“Clima imprevisível”: China alerta para “aventureirismo militar” no Médio Oriente

A China alertou na quarta-feira contra o “aventureirismo militar” no Médio Oriente, alertando que isso levaria a região à “imprevisibilidade”.

A declaração da China ocorre num momento em que os EUA enviaram o seu grupo de ataque aéreo liderado pelo USS Abraham Lincoln para o Médio Oriente. (AFP)

O embaixador da China nas Nações Unidas, Fu Kong, disse ao Conselho de Segurança da ONU, segundo a Associated Press: “O uso da força não pode resolver o problema. Qualquer aventureirismo militar apenas empurrará a região para um abismo inesperado.”

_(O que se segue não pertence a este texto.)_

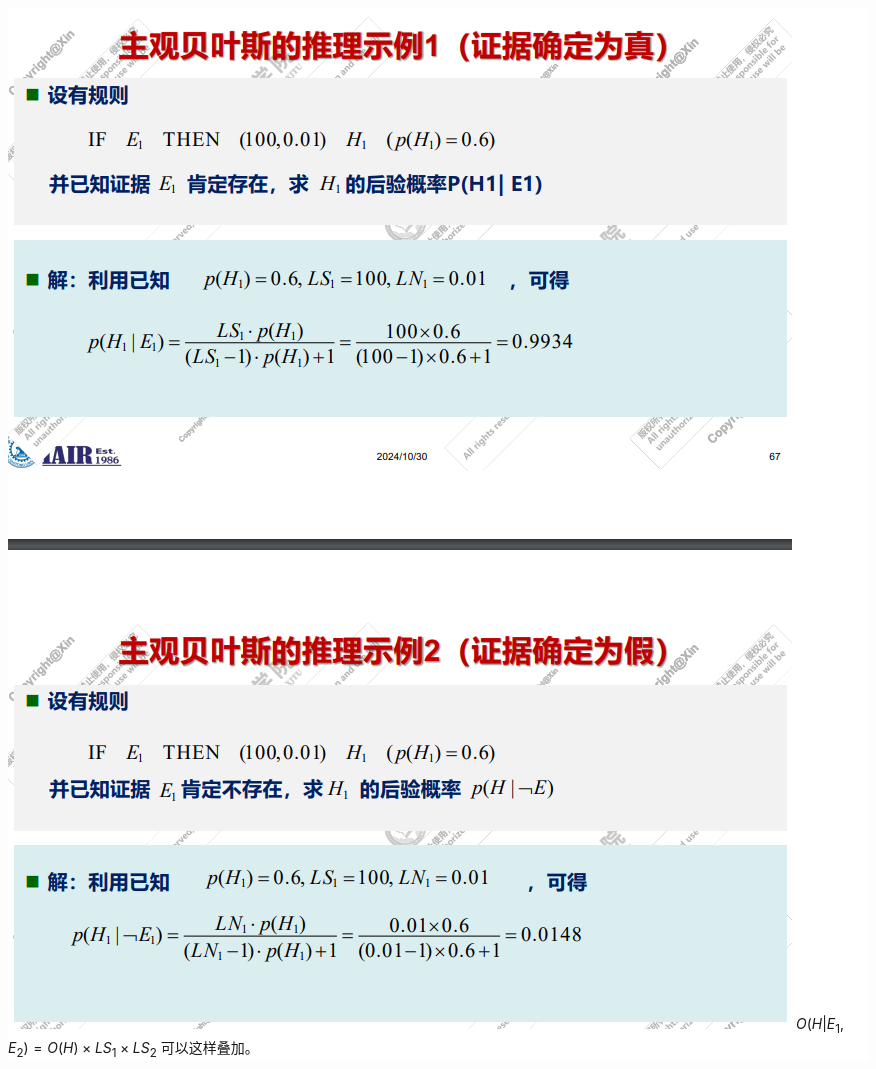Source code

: ![](output_image/61d94d11e300585fd03e973a7293525a.png)
$O(H|{E_1},{E_2}) = O(H) \times L{S_1} \times L{S_2}$ 可以这样叠加。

Isto acontece num momento em que aumenta a incerteza sobre as acções dos Estados Unidos em relação ao Irão, mesmo quando o Presidente dos Estados Unidos, Donald Trump, ameaçou este país do Médio Oriente, mas indicou a sua disponibilidade para o diálogo sobre o acordo nuclear.

Segundo a AP, o acordo que a administração Trump pretende impediria o Irão de desenvolver armas nucleares em troca do levantamento das sanções económicas.

“Espero que o Irão em breve ‘chegue à mesa’ e negocie um acordo justo e equitativo – SEM ARMAS NUCLEARES – um acordo que funcione para todas as partes”, disse Trump, acrescentando que o tempo “está a esgotar-se”.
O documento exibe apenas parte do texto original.